- _EXERCICES_
(1) D'après le texte sur l'appel de New York, par combien d'États la Palestine est-elle déjà reconnue ?
(2) Transposez en tableau Markdown les lignes des enregistrements, en commençant par celle qui contient « Objects in satellite » et en terminant par celle qui contient « building: (348, 71) », toutes deux comprises. Utilisez les colonnes Numéro et Ligne, et omettez les lignes vides.

- _TEXTE SOURCE_
···

L’appel commence par une référence au
7 octobre 2023, les États condamnant « l’odieuse
attaque terroriste antisémite perpétrée ». Ils reprennent ainsi
d’emblée la rhétorique israélienne, assimilant la lutte armée
palestinienne à une entreprise visant, par nature, les juifs. S’agissant
de la situation humanitaire contemporaine à Gaza, les États se limitent
en revanche à exprimer « une vive préoccupation », sans
imputer à quiconque la responsabilité « du nombre élevé de
victimes civiles » (sic). Ce qui est soutenu immédiatement, pour
Gaza, est beaucoup plus favorable à Israël que l’accord de cessez-le-feu
pourtant présenté par les États-Unis au printemps 2024, et validé
par le Conseil de sécurité avant d’être rompu par Israël en
mars 2025. Les quinze États de l’appel de New York se
contentent d’exiger « un cessez-le-feu immédiat, la libération
immédiate et inconditionnelle de tous les otages détenus par le Hamas et
la restitution de leurs dépouilles, ainsi que la garantie d’un accès
humanitaire sans entraves ». Il n’est pas ici question
d’échanges de prisonniers, ni du retrait de la bande de Gaza par Israël
ou de la fin du siège génocidaire. Il s’agit plutôt d’une demande de
reddition, teintée de considérations humanitaires, puisque le « jour
d’après » à Gaza devra comprendre « le désarmement du
Hamas ».
En définitive, l’appel de New York
n’est pas un appel à la reconnaissance de la Palestine, dont on peut
rappeler qu’elle est déjà reconnue par 148 États et considérée comme
un État non membre de l’ONU depuis 2012. Il s’agit, littéralement,
d’un appel à la normalisation, c’est-à-dire à la reconnaissance d’Israël
par ceux des États qui ne l’ont pas encore formellement reconnu. Les
quinze signataires affirment sans ambiguïté, en fin de texte, appeler « les
pays qui ne l’ont pas encore fait à établir des relations normales avec
Israël et à exprimer leur volonté d’entamer des discussions concernant
l’intégration régionale de l’État d’Israël ». Les relations avec
Israël doivent donc être « normales », alors même que des
sanctions ont été soutenues, comme on l’a rappelé, par la CIJ puis
l’Assemblée générale, en raison des violations patentes de normes
fondamentales du droit international par cet État. Ces violations devraient
plutôt conduire à envisager d’exclure Israël de l’ONU ou des travaux de
son organe plénier. Dans l’appel, le soutien à la Palestine est, à
l’inverse, étroitement conditionné aux engagements pris par Mahmoud Abbas
qui sont dûment rappelés, comme dans la déclaration de New York
évoquée ci-dessus.

···

- _DONNÉES EXTRAITES_
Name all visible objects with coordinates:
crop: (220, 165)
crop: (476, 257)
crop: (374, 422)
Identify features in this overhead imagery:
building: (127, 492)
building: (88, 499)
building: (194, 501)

···

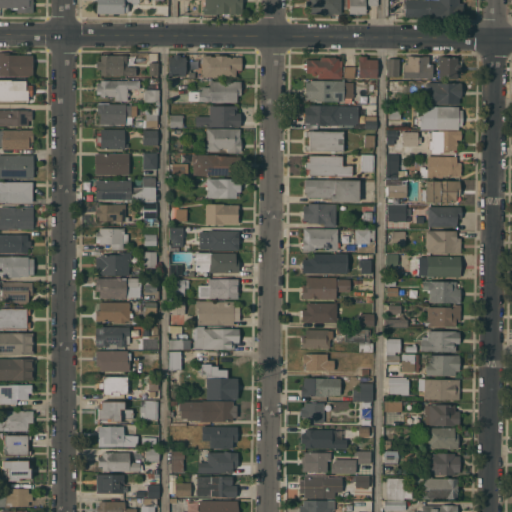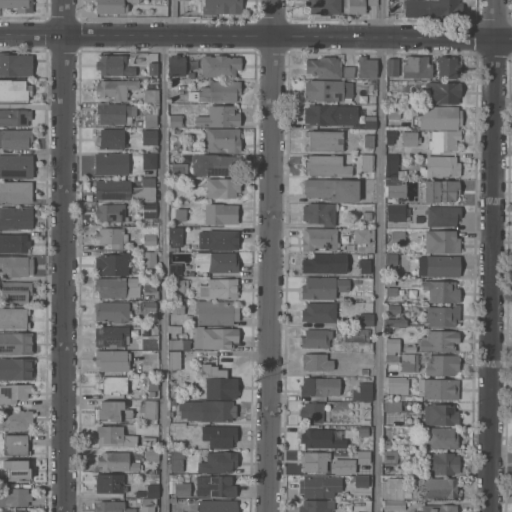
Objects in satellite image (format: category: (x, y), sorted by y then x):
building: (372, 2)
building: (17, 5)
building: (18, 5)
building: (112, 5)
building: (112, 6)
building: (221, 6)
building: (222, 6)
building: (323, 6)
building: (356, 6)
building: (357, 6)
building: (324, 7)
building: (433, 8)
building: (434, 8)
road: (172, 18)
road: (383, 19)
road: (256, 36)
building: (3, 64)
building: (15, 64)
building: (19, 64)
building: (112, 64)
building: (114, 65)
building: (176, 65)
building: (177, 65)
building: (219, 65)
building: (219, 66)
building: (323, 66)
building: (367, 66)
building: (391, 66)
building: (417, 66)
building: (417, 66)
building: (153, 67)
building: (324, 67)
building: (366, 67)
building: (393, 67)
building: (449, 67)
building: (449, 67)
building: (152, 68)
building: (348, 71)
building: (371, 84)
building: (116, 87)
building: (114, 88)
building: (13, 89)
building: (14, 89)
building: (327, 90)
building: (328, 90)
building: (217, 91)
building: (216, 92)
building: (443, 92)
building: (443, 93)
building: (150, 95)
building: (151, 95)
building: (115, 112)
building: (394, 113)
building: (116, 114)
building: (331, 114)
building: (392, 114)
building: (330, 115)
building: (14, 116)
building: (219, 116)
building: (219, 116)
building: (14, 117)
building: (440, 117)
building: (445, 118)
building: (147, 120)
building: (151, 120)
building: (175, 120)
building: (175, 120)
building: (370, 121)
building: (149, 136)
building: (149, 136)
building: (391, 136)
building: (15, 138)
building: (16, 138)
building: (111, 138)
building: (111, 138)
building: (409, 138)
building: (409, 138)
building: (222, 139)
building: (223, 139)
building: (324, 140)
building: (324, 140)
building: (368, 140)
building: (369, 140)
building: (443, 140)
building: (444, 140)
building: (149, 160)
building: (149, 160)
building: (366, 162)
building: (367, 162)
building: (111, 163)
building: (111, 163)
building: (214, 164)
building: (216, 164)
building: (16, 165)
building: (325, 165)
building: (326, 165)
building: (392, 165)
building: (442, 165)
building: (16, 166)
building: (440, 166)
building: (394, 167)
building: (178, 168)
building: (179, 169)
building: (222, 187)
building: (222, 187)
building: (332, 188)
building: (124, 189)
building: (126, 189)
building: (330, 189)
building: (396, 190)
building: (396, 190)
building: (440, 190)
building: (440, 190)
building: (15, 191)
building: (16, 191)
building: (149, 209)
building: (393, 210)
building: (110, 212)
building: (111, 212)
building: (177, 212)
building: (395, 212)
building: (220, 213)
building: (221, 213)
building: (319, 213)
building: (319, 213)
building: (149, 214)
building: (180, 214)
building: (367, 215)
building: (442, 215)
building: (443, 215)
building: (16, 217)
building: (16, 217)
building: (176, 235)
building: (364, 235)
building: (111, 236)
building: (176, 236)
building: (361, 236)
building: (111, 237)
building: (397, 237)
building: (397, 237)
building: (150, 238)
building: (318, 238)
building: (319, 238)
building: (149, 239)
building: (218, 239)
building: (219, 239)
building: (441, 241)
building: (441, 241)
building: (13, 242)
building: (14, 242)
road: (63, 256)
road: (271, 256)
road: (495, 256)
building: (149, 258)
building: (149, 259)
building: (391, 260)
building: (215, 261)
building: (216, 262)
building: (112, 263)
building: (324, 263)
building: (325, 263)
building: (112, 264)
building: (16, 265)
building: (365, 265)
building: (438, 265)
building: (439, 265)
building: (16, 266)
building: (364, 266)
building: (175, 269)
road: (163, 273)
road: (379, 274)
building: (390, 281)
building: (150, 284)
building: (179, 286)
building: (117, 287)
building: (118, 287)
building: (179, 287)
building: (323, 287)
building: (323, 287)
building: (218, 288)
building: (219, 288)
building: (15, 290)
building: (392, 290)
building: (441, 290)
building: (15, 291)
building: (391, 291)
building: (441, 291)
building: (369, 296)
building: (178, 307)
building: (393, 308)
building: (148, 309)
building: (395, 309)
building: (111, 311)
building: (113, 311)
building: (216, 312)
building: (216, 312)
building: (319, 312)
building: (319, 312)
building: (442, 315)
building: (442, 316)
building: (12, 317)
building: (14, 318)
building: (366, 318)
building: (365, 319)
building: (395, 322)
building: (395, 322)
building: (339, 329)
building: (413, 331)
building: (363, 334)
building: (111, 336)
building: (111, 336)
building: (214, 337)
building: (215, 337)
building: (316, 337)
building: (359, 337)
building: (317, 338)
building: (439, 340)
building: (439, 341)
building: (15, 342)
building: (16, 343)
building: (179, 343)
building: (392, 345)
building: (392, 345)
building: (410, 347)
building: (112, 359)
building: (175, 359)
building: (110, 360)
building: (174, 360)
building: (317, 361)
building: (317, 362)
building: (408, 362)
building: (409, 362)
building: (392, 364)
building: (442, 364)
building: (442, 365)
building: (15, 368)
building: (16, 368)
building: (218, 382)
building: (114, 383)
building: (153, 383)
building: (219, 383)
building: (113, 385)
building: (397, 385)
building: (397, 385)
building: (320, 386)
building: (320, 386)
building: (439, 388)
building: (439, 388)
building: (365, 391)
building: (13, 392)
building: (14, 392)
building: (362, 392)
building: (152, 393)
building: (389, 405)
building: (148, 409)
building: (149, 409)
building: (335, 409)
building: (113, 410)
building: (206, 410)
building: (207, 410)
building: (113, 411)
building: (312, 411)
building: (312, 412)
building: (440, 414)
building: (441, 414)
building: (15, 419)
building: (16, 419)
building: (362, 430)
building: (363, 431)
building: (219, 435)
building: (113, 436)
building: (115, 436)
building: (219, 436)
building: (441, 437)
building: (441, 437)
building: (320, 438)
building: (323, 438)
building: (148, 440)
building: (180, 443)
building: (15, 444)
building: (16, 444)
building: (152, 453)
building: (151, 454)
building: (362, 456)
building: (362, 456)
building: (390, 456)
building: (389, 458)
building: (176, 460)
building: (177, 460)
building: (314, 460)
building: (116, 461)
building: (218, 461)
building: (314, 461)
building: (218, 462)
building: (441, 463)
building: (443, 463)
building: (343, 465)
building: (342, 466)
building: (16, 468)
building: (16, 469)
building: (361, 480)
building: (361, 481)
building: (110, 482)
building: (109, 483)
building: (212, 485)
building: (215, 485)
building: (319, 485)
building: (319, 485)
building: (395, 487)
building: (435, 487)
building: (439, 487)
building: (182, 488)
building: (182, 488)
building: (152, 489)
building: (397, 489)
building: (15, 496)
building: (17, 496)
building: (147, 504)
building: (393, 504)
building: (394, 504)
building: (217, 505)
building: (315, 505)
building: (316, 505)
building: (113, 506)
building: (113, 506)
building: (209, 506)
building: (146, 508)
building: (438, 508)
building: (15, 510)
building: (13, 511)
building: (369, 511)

···

- _RÉPONSES RÉDIGÉES_
(1) Par 148 États.

(2)
| Numéro | Ligne |
|---|---|
| 1 | Objects in satellite image (format: category: (x, y), sorted by y then x): |
| 2 | building: (372, 2) |
| 3 | building: (17, 5) |
| 4 | building: (18, 5) |
| 5 | building: (112, 5) |
| 6 | building: (112, 6) |
| 7 | building: (221, 6) |
| 8 | building: (222, 6) |
| 9 | building: (323, 6) |
| 10 | building: (356, 6) |
| 11 | building: (357, 6) |
| 12 | building: (324, 7) |
| 13 | building: (433, 8) |
| 14 | building: (434, 8) |
| 15 | road: (172, 18) |
| 16 | road: (383, 19) |
| 17 | road: (256, 36) |
| 18 | building: (3, 64) |
| 19 | building: (15, 64) |
| 20 | building: (19, 64) |
| 21 | building: (112, 64) |
| 22 | building: (114, 65) |
| 23 | building: (176, 65) |
| 24 | building: (177, 65) |
| 25 | building: (219, 65) |
| 26 | building: (219, 66) |
| 27 | building: (323, 66) |
| 28 | building: (367, 66) |
| 29 | building: (391, 66) |
| 30 | building: (417, 66) |
| 31 | building: (417, 66) |
| 32 | building: (153, 67) |
| 33 | building: (324, 67) |
| 34 | building: (366, 67) |
| 35 | building: (393, 67) |
| 36 | building: (449, 67) |
| 37 | building: (449, 67) |
| 38 | building: (152, 68) |
| 39 | building: (348, 71) |